Le Canada aura été le moins frappé des pays du G7 par la récession de 2008-2009, tant par le recul de la production que par celui de l'emploi. Ce sont les deux critères retenus au pays pour cerner les retournements des cycles économiques.

La reprise est d'ailleurs déjà si bien enclenchée dans ces deux aspects de la vie socioéconomique que Statistique Canada statue que la récession aura duré trois trimestres seulement, comparativement à quatre pour celle de 1990-1991 et six pour celle de 1981-1982.

«La récession a été moins profonde et plus courte que dans les autres pays du G7, affirme Philip Cross, analyste économique en chef de l'agence fédérale dans une étude spéciale de L'Observateur économique canadien parue hier.
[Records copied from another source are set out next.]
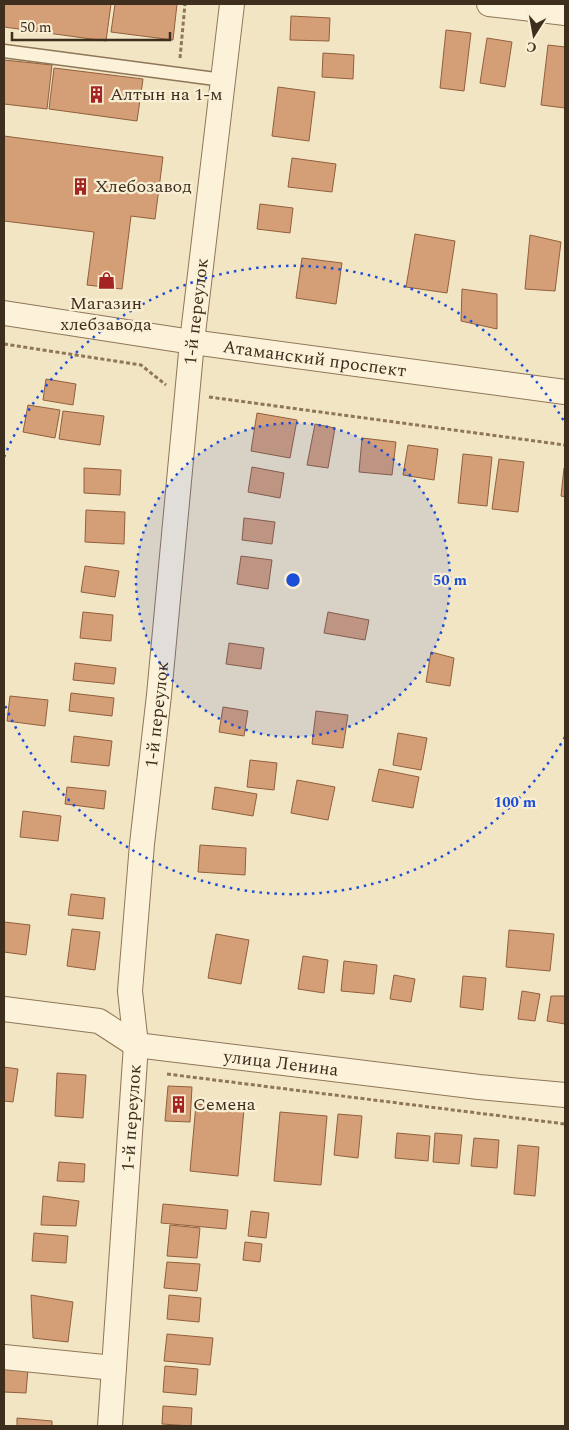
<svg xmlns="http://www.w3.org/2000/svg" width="569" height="1430" font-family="Spectral,serif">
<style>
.building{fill:#d49f77;stroke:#915f3c}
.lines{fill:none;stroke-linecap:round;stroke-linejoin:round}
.lane-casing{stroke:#8f7658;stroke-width:15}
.street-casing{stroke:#8f7658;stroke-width:26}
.path{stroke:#8f7658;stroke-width:3;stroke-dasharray:4 2.5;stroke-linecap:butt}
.lane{stroke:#fcf2d9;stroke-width:12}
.street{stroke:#fcf2d9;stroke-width:24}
.ring{fill:none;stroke:#1d4ed8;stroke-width:2.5;stroke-dasharray:2.5 5}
.labels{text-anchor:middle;stroke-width:4.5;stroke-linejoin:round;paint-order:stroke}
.poi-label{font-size:18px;fill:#3e2e1e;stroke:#f9efd5;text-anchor:start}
.street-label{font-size:18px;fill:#3e2e1e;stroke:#f9efd5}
.centre{fill:#1d4ed8;stroke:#f9efd5;stroke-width:2.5}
.ring-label{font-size:15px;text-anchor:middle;font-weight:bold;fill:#1d4ed8;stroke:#f9efd5;stroke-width:4.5;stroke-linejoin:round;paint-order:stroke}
</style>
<rect width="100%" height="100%" fill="#f2e5c4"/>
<g class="building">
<path d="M4,4H111L106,41L4,27Z"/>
<path d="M115,4H177L173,40L111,32Z"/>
<path d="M291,16L330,18L329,41L290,40Z"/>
<path d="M446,30L471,33L464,91L440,88Z"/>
<path d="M487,38L512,42L505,87L480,83Z"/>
<path d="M548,45L565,47V108L541,105Z"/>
<path d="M323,53L354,55L353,79L322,77Z"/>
<path d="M4,60L52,65L47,109L4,104Z"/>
<path d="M54,68L143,79L137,121L49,109Z"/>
<path d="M278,87L315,92L309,141L272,136Z"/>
<path d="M4,136L163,157L155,219L131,216L122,289L87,285L94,232L4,221Z"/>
<path d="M292,158L336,164L332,192L288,187Z"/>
<path d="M260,204L293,208L290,233L257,229Z"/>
<path d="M415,234L455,241L447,293L406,287Z"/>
<path d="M530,235L561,242L555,291L525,289Z"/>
<path d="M302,258L342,263L336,304L296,298Z"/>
<path d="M462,289L497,294V329L461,321Z"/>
<path d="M46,379L76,384L73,405L43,400Z"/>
<path d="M28,405L60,410L55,438L23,432Z"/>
<path d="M63,411L104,416L100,445L59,439Z"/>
<path d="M257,413L297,420L290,458L251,451Z"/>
<path d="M315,424L335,428L328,468L307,465Z"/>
<path d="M362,438L396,442L392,475L359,472Z"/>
<path d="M408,445L438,449L434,480L403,475Z"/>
<path d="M463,454L492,457L487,506L458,503Z"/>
<path d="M499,459L524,462L518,512L492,509Z"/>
<path d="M252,467L284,473L280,498L248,492Z"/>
<path d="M84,468L121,470L120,495L84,493Z"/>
<path d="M564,468H565V497L561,496Z"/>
<path d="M86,510L125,512L124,544L85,542Z"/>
<path d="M244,518L275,522L272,544L242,540Z"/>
<path d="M241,556L272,560L268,589L237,584Z"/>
<path d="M85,566L119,571L115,597L81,592Z"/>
<path d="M83,612L113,615L111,641L80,638Z"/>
<path d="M328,612L369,620L365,640L324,633Z"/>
<path d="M229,643L264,648L261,669L226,664Z"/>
<path d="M431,652L454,658L450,686L426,682Z"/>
<path d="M75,663L116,668L114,684L73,680Z"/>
<path d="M71,693L114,698L112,716L69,711Z"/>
<path d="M10,696L48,700L45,726L7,721Z"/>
<path d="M223,707L248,711L244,736L219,732Z"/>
<path d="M316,711L348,715L343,748L312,744Z"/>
<path d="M398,733L427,738L421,770L393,765Z"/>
<path d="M74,736L112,741L109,766L71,762Z"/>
<path d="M250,760L277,763L274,790L247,787Z"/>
<path d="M379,769L419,777L413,808L372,801Z"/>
<path d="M297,780L335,787L328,820L291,813Z"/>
<path d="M67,787L106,791L104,809L65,804Z"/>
<path d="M215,787L257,794L253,816L212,809Z"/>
<path d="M23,811L61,816L58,841L20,837Z"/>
<path d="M200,845L246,848L245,875L198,872Z"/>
<path d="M71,894L105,898L103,919L68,915Z"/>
<path d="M4,922L30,925L26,955L4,952Z"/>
<path d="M72,929L100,932L95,970L67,966Z"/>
<path d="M509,930L554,934L550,971L506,967Z"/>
<path d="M216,934L249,940L241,984L208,978Z"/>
<path d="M303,956L328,960L324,993L298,989Z"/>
<path d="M344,961L377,965L374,994L341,991Z"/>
<path d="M394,975L415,979L411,1002L390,999Z"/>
<path d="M463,976L486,978L483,1010L460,1007Z"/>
<path d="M522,991L540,994L535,1021L518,1019Z"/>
<path d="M551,996H565V1024L547,1021Z"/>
<path d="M4,1067L18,1069L13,1102L4,1101Z"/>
<path d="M57,1073L86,1075L83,1118L55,1116Z"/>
<path d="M168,1086L192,1087L190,1122L165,1121Z"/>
<path d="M196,1104L244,1109L238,1176L190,1171Z"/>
<path d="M280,1112L327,1116L321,1185L274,1181Z"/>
<path d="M338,1114L362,1116L358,1158L334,1155Z"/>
<path d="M397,1133L430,1136L428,1161L395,1158Z"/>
<path d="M435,1133L462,1135L459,1164L433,1162Z"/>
<path d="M474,1138L499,1140L497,1168L471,1166Z"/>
<path d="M518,1145L539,1147L535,1196L514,1194Z"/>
<path d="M59,1162L85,1164L84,1182L57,1181Z"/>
<path d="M43,1196L79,1201L76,1226L41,1225Z"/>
<path d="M163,1204L228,1210L226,1229L161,1223Z"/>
<path d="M251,1211L269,1213L266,1238L248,1236Z"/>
<path d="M170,1225L200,1228L197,1258L167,1256Z"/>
<path d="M34,1233L68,1236L66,1263L32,1261Z"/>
<path d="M245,1242L262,1244L260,1262L243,1260Z"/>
<path d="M167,1262L200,1264L197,1291L164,1288Z"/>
<path d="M31,1295L73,1302L68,1342L33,1338Z"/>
<path d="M169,1295L201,1298L199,1322L167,1319Z"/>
<path d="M167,1334L213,1338L210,1365L164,1361Z"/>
<path d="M165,1366L198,1369L196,1395L163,1392Z"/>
<path d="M4,1368L28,1369L26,1393L4,1392Z"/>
<path d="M163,1406L192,1408L191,1426L162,1424Z"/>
<path d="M17,1418L52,1421V1426H17Z"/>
</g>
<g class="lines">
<defs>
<path id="lane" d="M4,51L223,80"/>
<g id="street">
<path d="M489,4L565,13"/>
<path id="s1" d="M4,313L192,342L565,392"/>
<path id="s2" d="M4,1009L99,1021L136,1045L479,1087L565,1095"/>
<path d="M4,1357L114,1368"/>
<path id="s3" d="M110,1426L136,1045L130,991L142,844L159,695L192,342L232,4"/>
</g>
</defs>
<use href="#lane" class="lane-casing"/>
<use href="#street" class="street-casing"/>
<g class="path">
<path d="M180,58L185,4"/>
<path d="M4,344L141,365L166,385"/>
<path d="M209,397L565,445"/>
<path d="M167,1074L565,1124"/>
</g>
<use href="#lane" class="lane"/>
<use href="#street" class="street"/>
</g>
<circle cx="293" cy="580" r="157" fill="#1d4ed8" fill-opacity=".12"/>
<g class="ring">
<circle cx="293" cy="580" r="157"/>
<path d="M565 737A314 314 0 0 1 4 703M4 457A314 314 0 0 1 565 423"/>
</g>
<defs>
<symbol id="building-bare" viewBox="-9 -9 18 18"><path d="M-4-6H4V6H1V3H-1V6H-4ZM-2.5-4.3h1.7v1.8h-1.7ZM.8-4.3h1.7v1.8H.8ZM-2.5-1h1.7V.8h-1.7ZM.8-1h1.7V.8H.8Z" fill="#a42422" stroke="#f9efd5" stroke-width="2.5" paint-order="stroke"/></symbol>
<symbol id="shop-bare" viewBox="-9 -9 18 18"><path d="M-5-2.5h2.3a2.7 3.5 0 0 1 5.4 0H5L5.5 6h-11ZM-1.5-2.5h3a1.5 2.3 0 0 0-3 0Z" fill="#a42422" stroke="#f9efd5" stroke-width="2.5" paint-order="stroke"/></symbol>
</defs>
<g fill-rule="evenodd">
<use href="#building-bare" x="84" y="82" width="25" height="25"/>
<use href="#building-bare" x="68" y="174" width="25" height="25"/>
<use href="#shop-bare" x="94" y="268" width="25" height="25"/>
<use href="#building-bare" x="166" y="1092" width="25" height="25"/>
</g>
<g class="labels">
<g class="poi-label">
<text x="110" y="100">Алтын на 1-м</text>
<text x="95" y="192">Хлебозавод</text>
<text x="106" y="309" text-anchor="middle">Магазин<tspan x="106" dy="21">хлебзавода</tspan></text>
<text x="193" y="1110">Семена</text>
</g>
<g class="street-label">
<text dy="6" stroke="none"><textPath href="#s3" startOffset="1119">1-й переулок</textPath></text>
<text dy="6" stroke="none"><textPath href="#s1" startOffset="314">Атаманский проспект</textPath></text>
<text dy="6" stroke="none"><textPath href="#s3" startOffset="714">1-й переулок</textPath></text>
<text dy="6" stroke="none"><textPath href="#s2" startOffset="286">улица Ленина</textPath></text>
<text dy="6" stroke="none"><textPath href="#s3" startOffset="309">1-й переулок</textPath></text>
</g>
</g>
<circle cx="293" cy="580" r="8" class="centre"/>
<g class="ring-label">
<text x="450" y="585">50 m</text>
<text x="515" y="807">100 m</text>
</g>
<rect width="569" height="1430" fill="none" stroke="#3e2e1e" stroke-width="10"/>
<g transform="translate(534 35) rotate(191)" stroke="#f9efd5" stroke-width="4" paint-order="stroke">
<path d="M0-4L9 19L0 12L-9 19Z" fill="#3e2e1e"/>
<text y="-8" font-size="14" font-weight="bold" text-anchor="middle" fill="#3e2e1e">С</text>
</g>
<path d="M12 32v8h158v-8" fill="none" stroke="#3e2e1e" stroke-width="2.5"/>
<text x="20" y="32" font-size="15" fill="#3e2e1e" stroke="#f9efd5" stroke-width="4" paint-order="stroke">50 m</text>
</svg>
Entre les troisièmes trimestres de 2008 et 2009, le produit intérieur brut (PIB) réel du Canada a chuté de 3,3%, comparativement à 3,7% aux États-Unis.»

La récente contraction économique a duré six trimestres au Royaume-Uni, cinq en Italie et quatre en Allemagne, en France, au Japon et aux États-Unis.

Dans ce dernier cas, le rebond du PIB aux troisième et quatrième trimestres de l'an dernier ne permet pas au National Bureau of Economic Research (NBER) de déclarer que l'économie américaine est bel et bien en reprise.

Le NBER ne le statuera que lorsque quatre conditions auront été réunies: augmentations du revenu net, des ventes réelles et de la production industrielle, toutes liées à la croissance du PIB, ainsi que de l'emploi.

Or, la récente décroissance économique a entraîné une chute de 6,1% du nombre d'emplois et le marché du travail est au mieux stabilisé. La dure récession de 1981-1982 avait entraîné un recul de 3,1% de l'emploi.

Au Canada, l'emploi a connu un recul de 1,8% durant la récession et le taux de chômage est monté à 8,7%. En mars, le niveau d'emploi n'était plus qu'à 1,4% de son sommet de juillet 2007 et le taux de chômage est redescendu à 8,0%.

La récession aura été moins grave au Canada en dépit de sa grande ouverture à l'économie mondialisée par l'entremise du commerce international et des marchés financiers. Pourquoi? «L'état des finances du Canada a constitué un facteur décisif au début de la récession», répond M. Cross.

Les finances publiques avaient été assainies et le Canada avait réduit considérablement la taille relative de sa dette.

On oublie parfois que, durant les années qui ont précédé la contraction, les entreprises étaient aussi parvenues à réduire à un creux historique le niveau de leur endettement. Cela explique peut-être que le nombre de faillites n'a pas augmenté, contrairement aux récessions précédentes. Durant la même période, le Canada a aussi engrangé d'importants surplus commerciaux, faisant gonfler le niveau d'épargne du pays à 14%, comparativement à moins de 4% aux États-Unis.

Le Canada a pu réduire son taux d'épargne jusqu'à 5% pour soutenir en partie ses dépenses quand la récession mondiale l'a finalement happé.

Cela a été d'autant plus facile que le crédit n'a pas tari de ce côté-ci de la frontière, en particulier le prêt hypothécaire.

La chute de la consommation au quatrième trimestre de 2008 est attribuable à l'effondrement des marchés boursiers qui a momentanément appauvri les ménages, selon M. Cross.

Reste que la récession a fait des dégâts, surtout dans la production manufacturière, bien que moins que durant les deux contractions précédentes. En revanche, le secteur primaire, l'énergie et les mines en particulier, s'est fortement retranché, alors qu'il avait continué de croître durant les deux contractions précédentes.

Dans la fabrication, deux segments surtout ont été frappés: l'automobile et la foresterie. M. Cross note cependant que leur déclin avait commencé bien avant.

Les chaînes d'assemblage de véhicules avaient produit 2,7 millions d'unités en 1999. En 2008, ce n'était plus que 2,1 millions; en 2009, 1,5 million, soit un creux de 30 ans. Alors qu'un véhicule sur deux était une voiture particulière en 1997, la proportion est passée à 98,5% en juin dernier.

Quant à la foresterie, elle a terminé la récession en chute de 36% de son sommet de 2005. La crise américaine de l'habitation et le passage progressif de l'imprimé au web expliquent ce déclin.